===== SOURCE MATERIAL
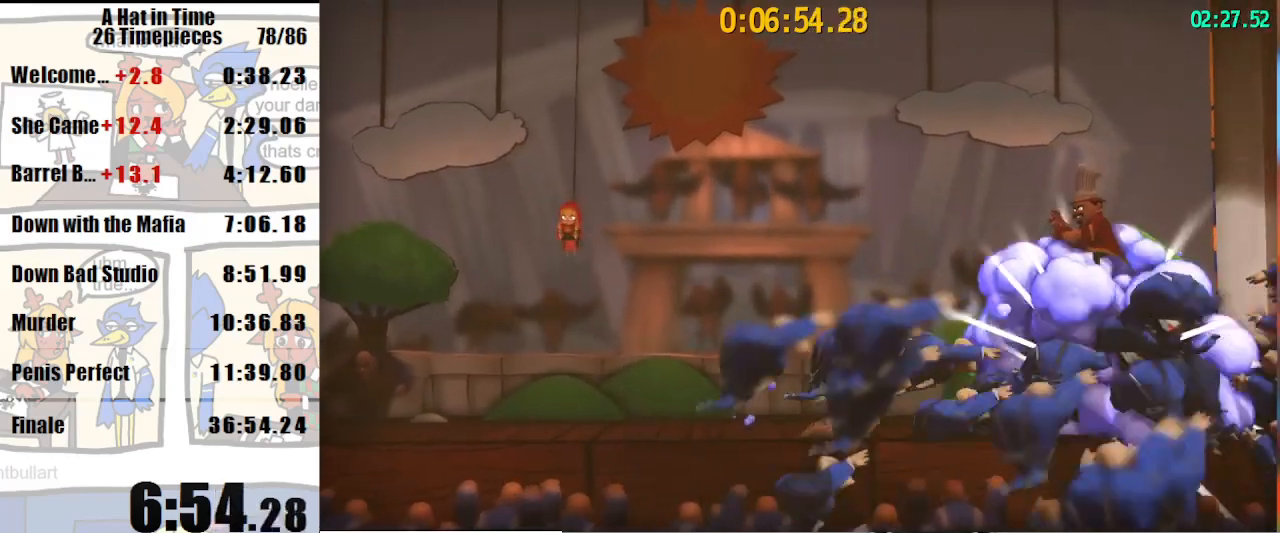
{"keys": [], "mouse": [], "events": [[400, "space", "up"], [500, "d", "up"]]}
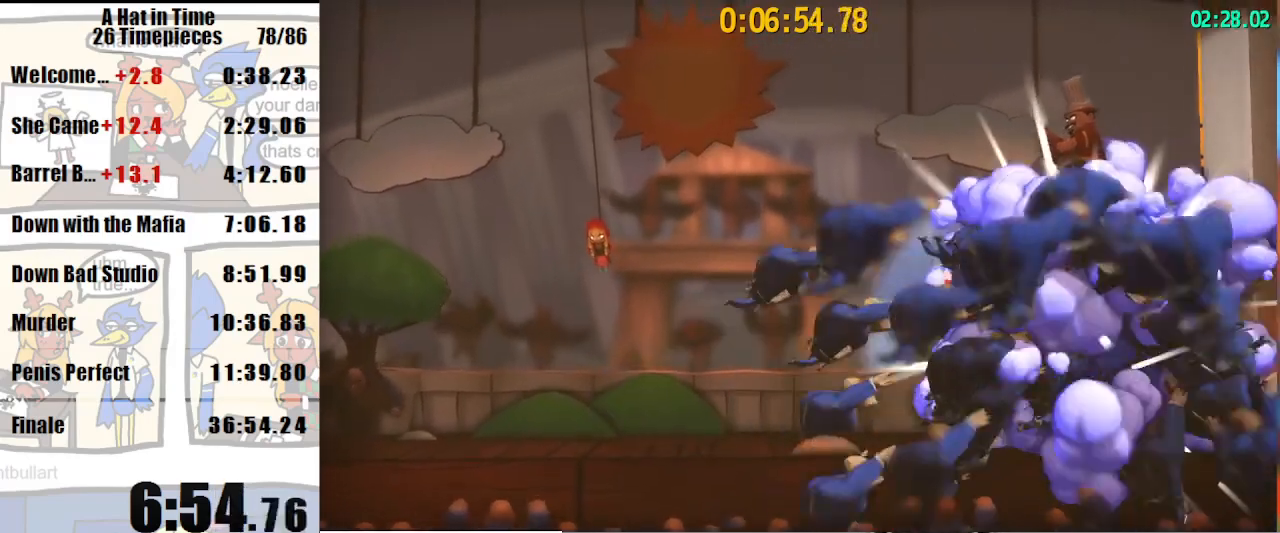
{"keys": ["a"], "mouse": [], "events": [[433, "a", "down"]]}
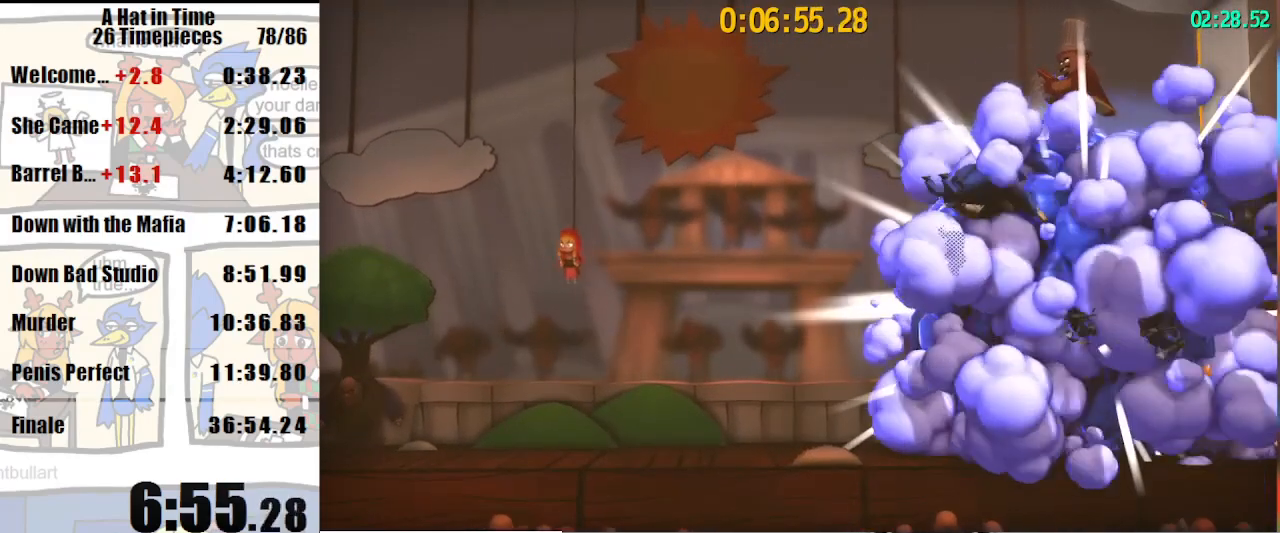
{"keys": ["d", "space"], "mouse": [], "events": [[200, "space", "down"], [267, "a", "up"], [267, "d", "down"]]}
==========
**DIRECTIONS**: The material should be duplicated word for word, with no images included.

**YOUR SOLUTION**:
{"keys": [], "mouse": [], "events": [[400, "space", "up"], [500, "d", "up"]]}
{"keys": ["a"], "mouse": [], "events": [[433, "a", "down"]]}
{"keys": ["d", "space"], "mouse": [], "events": [[200, "space", "down"], [267, "a", "up"], [267, "d", "down"]]}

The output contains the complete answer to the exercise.